|Title:||Promoting School Belongingness and Academic Performance: A Multisite Replication Trial of a Scalable Student Mindset Intervention|
|Principal Investigator:||Borman, Trisha||Awardee:||American Institutes for Research (AIR)|
|Program:||Social and Behavioral Context for Academic Learning [Program Details]|
|Award Period:||4 years (07/01/2018 - 06/30/2022)||Award Amount:||$2,811,594|
|Goal:||Efficacy and Replication||Award Number:||R305A180220|
Co-Principal Investigator: Borman, Geoffrey
Purpose: The purpose of this study is to test the efficacy of a brief writing exercise designed to promote school belongingness and academic performance in middle school students. This study is a direct replication of a prior IES efficacy study to understand more fully how, for whom, and under what conditions a brief, inexpensive, school belongingness mindset intervention may impact students' achievement at the transition to middle school.

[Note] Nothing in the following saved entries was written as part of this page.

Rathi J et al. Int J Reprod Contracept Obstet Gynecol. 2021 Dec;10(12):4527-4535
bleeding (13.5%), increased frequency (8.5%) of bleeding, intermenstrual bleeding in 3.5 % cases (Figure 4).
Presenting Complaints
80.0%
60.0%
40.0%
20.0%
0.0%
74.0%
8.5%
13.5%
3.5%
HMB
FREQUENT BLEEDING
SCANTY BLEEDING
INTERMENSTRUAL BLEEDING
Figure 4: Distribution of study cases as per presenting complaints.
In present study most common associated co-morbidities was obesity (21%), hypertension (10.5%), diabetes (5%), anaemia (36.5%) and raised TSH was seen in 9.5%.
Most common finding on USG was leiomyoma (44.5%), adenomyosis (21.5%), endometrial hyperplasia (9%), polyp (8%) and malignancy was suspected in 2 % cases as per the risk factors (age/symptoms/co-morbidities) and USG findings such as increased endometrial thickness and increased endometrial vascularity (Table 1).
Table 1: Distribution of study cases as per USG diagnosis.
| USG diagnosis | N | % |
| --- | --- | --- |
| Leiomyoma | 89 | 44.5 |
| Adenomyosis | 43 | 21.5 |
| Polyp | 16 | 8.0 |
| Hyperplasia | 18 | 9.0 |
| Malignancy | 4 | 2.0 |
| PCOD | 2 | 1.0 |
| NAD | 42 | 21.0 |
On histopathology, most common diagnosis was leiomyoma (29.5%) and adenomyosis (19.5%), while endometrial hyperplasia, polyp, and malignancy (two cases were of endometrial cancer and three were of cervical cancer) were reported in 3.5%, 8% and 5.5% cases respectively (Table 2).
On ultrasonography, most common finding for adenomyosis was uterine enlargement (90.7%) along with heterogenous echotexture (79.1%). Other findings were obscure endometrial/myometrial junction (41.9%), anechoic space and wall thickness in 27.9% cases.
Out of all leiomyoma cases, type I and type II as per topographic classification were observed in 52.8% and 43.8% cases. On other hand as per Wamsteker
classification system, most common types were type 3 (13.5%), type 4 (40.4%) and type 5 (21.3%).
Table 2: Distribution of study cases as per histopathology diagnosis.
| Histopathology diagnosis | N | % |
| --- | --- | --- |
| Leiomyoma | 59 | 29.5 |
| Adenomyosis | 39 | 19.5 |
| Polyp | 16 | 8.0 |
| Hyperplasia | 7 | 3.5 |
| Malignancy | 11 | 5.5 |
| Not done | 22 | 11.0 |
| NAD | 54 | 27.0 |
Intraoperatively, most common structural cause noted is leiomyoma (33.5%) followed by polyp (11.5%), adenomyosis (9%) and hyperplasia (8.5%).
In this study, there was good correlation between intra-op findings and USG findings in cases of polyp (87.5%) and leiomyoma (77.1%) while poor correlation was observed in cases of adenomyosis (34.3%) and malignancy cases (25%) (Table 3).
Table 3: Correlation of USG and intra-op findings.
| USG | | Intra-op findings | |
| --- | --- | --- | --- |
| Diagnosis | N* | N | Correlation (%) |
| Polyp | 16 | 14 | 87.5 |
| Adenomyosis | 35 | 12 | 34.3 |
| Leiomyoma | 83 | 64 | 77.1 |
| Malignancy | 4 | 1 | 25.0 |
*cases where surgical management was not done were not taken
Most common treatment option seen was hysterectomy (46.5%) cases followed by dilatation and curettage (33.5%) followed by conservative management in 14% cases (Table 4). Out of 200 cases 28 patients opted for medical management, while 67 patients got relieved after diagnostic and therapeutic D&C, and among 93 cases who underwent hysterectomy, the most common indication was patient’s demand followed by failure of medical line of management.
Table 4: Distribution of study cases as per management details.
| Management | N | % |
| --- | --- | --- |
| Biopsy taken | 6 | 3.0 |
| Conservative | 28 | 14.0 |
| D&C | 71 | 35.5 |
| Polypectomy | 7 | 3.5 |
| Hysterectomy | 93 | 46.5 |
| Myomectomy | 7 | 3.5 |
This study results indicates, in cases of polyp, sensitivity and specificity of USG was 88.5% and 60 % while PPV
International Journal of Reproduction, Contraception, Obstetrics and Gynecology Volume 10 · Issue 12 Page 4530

Project Activities: The research team will randomly assign two cohorts of 6th grade students to complete the school-belongingness writing exercise (treatment) or a neutral writing exercise (control) two times early in their 6th grade year. The team will test both short- (end of 6th grade) and long-term (end of 7th and 8th grade) impacts of the intervention on student social-psychological, behavioral, and academic outcomes.
Products: Researchers will produce evidence of whether the positive impacts of a brief mindset writing intervention to promote school belongingness at the transition to middle school can be replicated in a different geographic setting with a different student population to support generalizability of findings. The researchers will disseminate findings through peer-reviewed publications and other reports shared via institutional websites, e-newsletters, and social media.
Setting: This study will take place in two school districts in Texas with a large number of economically disadvantaged students (greater than 50 percent) and relatively large minority student populations (30-60 percent Hispanic and 8-40 percent African American).
Sample: The sample for this study includes approximately 6,000 6th grade students across 12 middle schools.
Intervention: The intervention is a 15-minute reading and writing exercise that students complete in class. Students are asked to read the results of a fictitious survey, along with illustrative quotes, from the current 7th grade students in their school and the academic and social challenges they faced. The survey and quotes indicate that these students felt they didn't fit in or belong in 6th grade but that now as 7th graders almost all feel they fit in and belong. Students are asked to reflect on the survey by writing about why 6th graders like themselves might worry at first about fitting at school but feel more sure over time in an effort to help them internalize the message of the intervention.
Research Design and Methods: The research team will randomly assign 6th grade students within schools to test the impact of the school belongingness intervention on academic and social competencies. Two consecutive cohorts of students will receive similar writing exercise packets with identical cover sheets, and investigators, teachers, and students will be blind to condition. The two exercises are administered by classroom teachers early in the school year (September and November) in order to target students' belonging uncertainty before negative cues (e.g., report cards) can confirm a lack of belonging.
Control Condition: The control exercise is identical to the belongingness exercise except it asks students to write about neutral middle school experiences that are not related to belonging uncertainty, like dealing with a loud lunchroom and learning about politics.
Key Measures: The researchers will use school record data (state assessments, grades, attendance, disciplinary referrals) and student surveys of well-being and engagement (e.g., belongingness, self-control, evaluation anxiety, engagement, motivation, and help seeking) as the primary outcome measures. The researchers will also analyze students' written responses to assess implementation fidelity and the degree to which the message of the intervention was internalized and resulted in a reappraisal of adversity.
Data Analytic Strategy: The researchers will use a two-level multilevel model to determine the effect of the intervention on student outcomes. They will run additional analyses that model outcomes as longitudinal growth trajectories to explore mechanisms that help understand how the intervention works and to identify potential contextual differences across schools related to treatment heterogeneity. In addition, the team will use the "ingredients method" to estimate the cost to schools to implement the intervention.